Work instructions: Every record is to be transcribed exactly as written.

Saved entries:
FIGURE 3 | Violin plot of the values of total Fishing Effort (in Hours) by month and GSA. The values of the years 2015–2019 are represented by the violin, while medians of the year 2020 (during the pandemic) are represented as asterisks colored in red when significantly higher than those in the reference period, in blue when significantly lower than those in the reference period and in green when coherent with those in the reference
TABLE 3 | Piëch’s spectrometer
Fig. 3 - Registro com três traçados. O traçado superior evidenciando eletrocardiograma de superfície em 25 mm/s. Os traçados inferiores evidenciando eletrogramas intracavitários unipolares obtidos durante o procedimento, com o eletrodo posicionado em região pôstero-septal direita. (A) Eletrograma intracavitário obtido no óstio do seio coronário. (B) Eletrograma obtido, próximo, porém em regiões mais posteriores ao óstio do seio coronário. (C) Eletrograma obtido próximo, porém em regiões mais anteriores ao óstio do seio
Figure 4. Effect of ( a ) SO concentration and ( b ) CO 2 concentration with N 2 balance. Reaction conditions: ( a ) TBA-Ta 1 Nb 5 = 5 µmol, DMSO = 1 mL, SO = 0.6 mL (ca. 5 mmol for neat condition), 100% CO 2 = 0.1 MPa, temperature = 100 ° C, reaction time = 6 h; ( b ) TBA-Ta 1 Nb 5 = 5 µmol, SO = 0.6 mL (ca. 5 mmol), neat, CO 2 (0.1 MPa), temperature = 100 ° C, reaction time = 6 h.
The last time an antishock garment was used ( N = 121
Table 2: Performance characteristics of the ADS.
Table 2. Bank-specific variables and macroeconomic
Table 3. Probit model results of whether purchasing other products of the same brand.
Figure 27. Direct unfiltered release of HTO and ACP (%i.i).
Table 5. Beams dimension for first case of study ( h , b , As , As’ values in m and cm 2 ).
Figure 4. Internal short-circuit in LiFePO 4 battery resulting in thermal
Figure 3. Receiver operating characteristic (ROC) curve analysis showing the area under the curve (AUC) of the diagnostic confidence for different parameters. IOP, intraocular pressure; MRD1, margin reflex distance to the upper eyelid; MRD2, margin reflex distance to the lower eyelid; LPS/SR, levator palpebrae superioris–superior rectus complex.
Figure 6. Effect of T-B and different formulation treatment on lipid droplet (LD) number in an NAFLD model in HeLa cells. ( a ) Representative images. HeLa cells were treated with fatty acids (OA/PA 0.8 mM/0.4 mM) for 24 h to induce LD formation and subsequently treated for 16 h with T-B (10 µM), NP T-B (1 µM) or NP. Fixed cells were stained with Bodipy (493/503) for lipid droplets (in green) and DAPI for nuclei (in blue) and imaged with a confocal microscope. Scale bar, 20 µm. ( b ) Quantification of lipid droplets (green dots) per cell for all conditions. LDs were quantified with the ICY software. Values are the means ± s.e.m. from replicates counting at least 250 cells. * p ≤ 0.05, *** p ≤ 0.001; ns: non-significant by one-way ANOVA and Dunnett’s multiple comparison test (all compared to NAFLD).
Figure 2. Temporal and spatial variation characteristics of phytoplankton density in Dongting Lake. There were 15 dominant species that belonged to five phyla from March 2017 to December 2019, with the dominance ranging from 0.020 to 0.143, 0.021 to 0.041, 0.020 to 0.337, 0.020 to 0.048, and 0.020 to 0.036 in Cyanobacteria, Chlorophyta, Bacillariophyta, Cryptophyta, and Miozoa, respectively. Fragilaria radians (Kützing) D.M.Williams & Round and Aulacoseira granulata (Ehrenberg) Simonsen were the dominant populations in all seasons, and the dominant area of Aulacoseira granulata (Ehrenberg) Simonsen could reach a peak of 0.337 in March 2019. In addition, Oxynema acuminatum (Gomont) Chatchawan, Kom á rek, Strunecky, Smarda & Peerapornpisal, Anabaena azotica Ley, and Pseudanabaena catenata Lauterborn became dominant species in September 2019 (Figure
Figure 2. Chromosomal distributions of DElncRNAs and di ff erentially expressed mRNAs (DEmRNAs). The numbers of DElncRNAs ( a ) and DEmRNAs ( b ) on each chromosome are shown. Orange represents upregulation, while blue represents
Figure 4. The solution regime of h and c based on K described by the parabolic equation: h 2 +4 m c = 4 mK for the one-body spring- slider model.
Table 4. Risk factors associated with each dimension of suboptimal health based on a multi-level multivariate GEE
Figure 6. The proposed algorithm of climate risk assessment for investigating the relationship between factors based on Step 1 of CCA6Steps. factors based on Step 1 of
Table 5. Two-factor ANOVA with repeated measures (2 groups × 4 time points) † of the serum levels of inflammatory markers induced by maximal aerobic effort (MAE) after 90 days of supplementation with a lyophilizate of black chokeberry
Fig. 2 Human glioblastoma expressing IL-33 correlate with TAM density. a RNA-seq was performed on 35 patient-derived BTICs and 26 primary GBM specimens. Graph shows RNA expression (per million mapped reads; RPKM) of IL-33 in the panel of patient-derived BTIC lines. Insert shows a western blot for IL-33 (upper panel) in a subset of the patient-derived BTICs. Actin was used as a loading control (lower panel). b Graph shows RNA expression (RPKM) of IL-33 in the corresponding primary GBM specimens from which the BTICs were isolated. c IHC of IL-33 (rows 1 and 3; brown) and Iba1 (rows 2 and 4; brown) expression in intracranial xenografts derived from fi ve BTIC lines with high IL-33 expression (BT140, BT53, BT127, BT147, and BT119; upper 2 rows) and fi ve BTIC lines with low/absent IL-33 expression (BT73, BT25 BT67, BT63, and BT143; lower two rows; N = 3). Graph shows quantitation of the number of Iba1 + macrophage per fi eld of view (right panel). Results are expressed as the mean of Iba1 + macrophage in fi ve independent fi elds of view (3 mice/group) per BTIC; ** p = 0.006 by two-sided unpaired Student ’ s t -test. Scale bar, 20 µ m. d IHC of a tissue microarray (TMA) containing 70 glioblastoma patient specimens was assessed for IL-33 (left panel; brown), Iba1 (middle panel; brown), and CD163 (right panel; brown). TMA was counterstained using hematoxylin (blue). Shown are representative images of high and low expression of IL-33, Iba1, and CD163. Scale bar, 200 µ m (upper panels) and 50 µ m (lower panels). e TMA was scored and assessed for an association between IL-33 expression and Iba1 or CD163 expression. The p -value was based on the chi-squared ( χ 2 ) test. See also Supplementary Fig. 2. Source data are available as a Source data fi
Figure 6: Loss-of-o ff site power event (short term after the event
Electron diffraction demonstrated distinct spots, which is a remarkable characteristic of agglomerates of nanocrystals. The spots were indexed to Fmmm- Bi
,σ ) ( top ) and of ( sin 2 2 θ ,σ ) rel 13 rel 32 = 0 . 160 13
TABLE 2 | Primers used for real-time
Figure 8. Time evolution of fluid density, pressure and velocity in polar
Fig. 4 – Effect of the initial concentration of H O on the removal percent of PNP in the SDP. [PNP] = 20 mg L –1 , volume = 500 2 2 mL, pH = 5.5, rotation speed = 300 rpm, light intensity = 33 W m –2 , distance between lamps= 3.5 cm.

Output of the exercise:
FIGURE 3 | Violin plot of the values of total Fishing Effort (in Hours) by month and GSA. The values of the years 2015–2019 are represented by the violin, while medians of the year 2020 (during the pandemic) are represented as asterisks colored in red when significantly higher than those in the reference period, in blue when significantly lower than those in the reference period and in green when coherent with those in the reference
TABLE 3 | Piëch’s spectrometer
Fig. 3 - Registro com três traçados. O traçado superior evidenciando eletrocardiograma de superfície em 25 mm/s. Os traçados inferiores evidenciando eletrogramas intracavitários unipolares obtidos durante o procedimento, com o eletrodo posicionado em região pôstero-septal direita. (A) Eletrograma intracavitário obtido no óstio do seio coronário. (B) Eletrograma obtido, próximo, porém em regiões mais posteriores ao óstio do seio coronário. (C) Eletrograma obtido próximo, porém em regiões mais anteriores ao óstio do seio
Figure 4. Effect of ( a ) SO concentration and ( b ) CO 2 concentration with N 2 balance. Reaction conditions: ( a ) TBA-Ta 1 Nb 5 = 5 µmol, DMSO = 1 mL, SO = 0.6 mL (ca. 5 mmol for neat condition), 100% CO 2 = 0.1 MPa, temperature = 100 ° C, reaction time = 6 h; ( b ) TBA-Ta 1 Nb 5 = 5 µmol, SO = 0.6 mL (ca. 5 mmol), neat, CO 2 (0.1 MPa), temperature = 100 ° C, reaction time = 6 h.
The last time an antishock garment was used ( N = 121
Table 2: Performance characteristics of the ADS.
Table 2. Bank-specific variables and macroeconomic
Table 3. Probit model results of whether purchasing other products of the same brand.
Figure 27. Direct unfiltered release of HTO and ACP (%i.i).
Table 5. Beams dimension for first case of study ( h , b , As , As’ values in m and cm 2 ).
Figure 4. Internal short-circuit in LiFePO 4 battery resulting in thermal
Figure 3. Receiver operating characteristic (ROC) curve analysis showing the area under the curve (AUC) of the diagnostic confidence for different parameters. IOP, intraocular pressure; MRD1, margin reflex distance to the upper eyelid; MRD2, margin reflex distance to the lower eyelid; LPS/SR, levator palpebrae superioris–superior rectus complex.
Figure 6. Effect of T-B and different formulation treatment on lipid droplet (LD) number in an NAFLD model in HeLa cells. ( a ) Representative images. HeLa cells were treated with fatty acids (OA/PA 0.8 mM/0.4 mM) for 24 h to induce LD formation and subsequently treated for 16 h with T-B (10 µM), NP T-B (1 µM) or NP. Fixed cells were stained with Bodipy (493/503) for lipid droplets (in green) and DAPI for nuclei (in blue) and imaged with a confocal microscope. Scale bar, 20 µm. ( b ) Quantification of lipid droplets (green dots) per cell for all conditions. LDs were quantified with the ICY software. Values are the means ± s.e.m. from replicates counting at least 250 cells. * p ≤ 0.05, *** p ≤ 0.001; ns: non-significant by one-way ANOVA and Dunnett’s multiple comparison test (all compared to NAFLD).
Figure 2. Temporal and spatial variation characteristics of phytoplankton density in Dongting Lake. There were 15 dominant species that belonged to five phyla from March 2017 to December 2019, with the dominance ranging from 0.020 to 0.143, 0.021 to 0.041, 0.020 to 0.337, 0.020 to 0.048, and 0.020 to 0.036 in Cyanobacteria, Chlorophyta, Bacillariophyta, Cryptophyta, and Miozoa, respectively. Fragilaria radians (Kützing) D.M.Williams & Round and Aulacoseira granulata (Ehrenberg) Simonsen were the dominant populations in all seasons, and the dominant area of Aulacoseira granulata (Ehrenberg) Simonsen could reach a peak of 0.337 in March 2019. In addition, Oxynema acuminatum (Gomont) Chatchawan, Kom á rek, Strunecky, Smarda & Peerapornpisal, Anabaena azotica Ley, and Pseudanabaena catenata Lauterborn became dominant species in September 2019 (Figure
Figure 2. Chromosomal distributions of DElncRNAs and di ff erentially expressed mRNAs (DEmRNAs). The numbers of DElncRNAs ( a ) and DEmRNAs ( b ) on each chromosome are shown. Orange represents upregulation, while blue represents
Figure 4. The solution regime of h and c based on K described by the parabolic equation: h 2 +4 m c = 4 mK for the one-body spring- slider model.
Table 4. Risk factors associated with each dimension of suboptimal health based on a multi-level multivariate GEE
Figure 6. The proposed algorithm of climate risk assessment for investigating the relationship between factors based on Step 1 of CCA6Steps. factors based on Step 1 of
Table 5. Two-factor ANOVA with repeated measures (2 groups × 4 time points) † of the serum levels of inflammatory markers induced by maximal aerobic effort (MAE) after 90 days of supplementation with a lyophilizate of black chokeberry
Fig. 2 Human glioblastoma expressing IL-33 correlate with TAM density. a RNA-seq was performed on 35 patient-derived BTICs and 26 primary GBM specimens. Graph shows RNA expression (per million mapped reads; RPKM) of IL-33 in the panel of patient-derived BTIC lines. Insert shows a western blot for IL-33 (upper panel) in a subset of the patient-derived BTICs. Actin was used as a loading control (lower panel). b Graph shows RNA expression (RPKM) of IL-33 in the corresponding primary GBM specimens from which the BTICs were isolated. c IHC of IL-33 (rows 1 and 3; brown) and Iba1 (rows 2 and 4; brown) expression in intracranial xenografts derived from fi ve BTIC lines with high IL-33 expression (BT140, BT53, BT127, BT147, and BT119; upper 2 rows) and fi ve BTIC lines with low/absent IL-33 expression (BT73, BT25 BT67, BT63, and BT143; lower two rows; N = 3). Graph shows quantitation of the number of Iba1 + macrophage per fi eld of view (right panel). Results are expressed as the mean of Iba1 + macrophage in fi ve independent fi elds of view (3 mice/group) per BTIC; ** p = 0.006 by two-sided unpaired Student ’ s t -test. Scale bar, 20 µ m. d IHC of a tissue microarray (TMA) containing 70 glioblastoma patient specimens was assessed for IL-33 (left panel; brown), Iba1 (middle panel; brown), and CD163 (right panel; brown). TMA was counterstained using hematoxylin (blue). Shown are representative images of high and low expression of IL-33, Iba1, and CD163. Scale bar, 200 µ m (upper panels) and 50 µ m (lower panels). e TMA was scored and assessed for an association between IL-33 expression and Iba1 or CD163 expression. The p -value was based on the chi-squared ( χ 2 ) test. See also Supplementary Fig. 2. Source data are available as a Source data fi
Figure 6: Loss-of-o ff site power event (short term after the event
Electron diffraction demonstrated distinct spots, which is a remarkable characteristic of agglomerates of nanocrystals. The spots were indexed to Fmmm- Bi
,σ ) ( top ) and of ( sin 2 2 θ ,σ ) rel 13 rel 32 = 0 . 160 13
TABLE 2 | Primers used for real-time
Figure 8. Time evolution of fluid density, pressure and velocity in polar
Fig. 4 – Effect of the initial concentration of H O on the removal percent of PNP in the SDP. [PNP] = 20 mg L –1 , volume = 500 2 2 mL, pH = 5.5, rotation speed = 300 rpm, light intensity = 33 W m –2 , distance between lamps= 3.5 cm.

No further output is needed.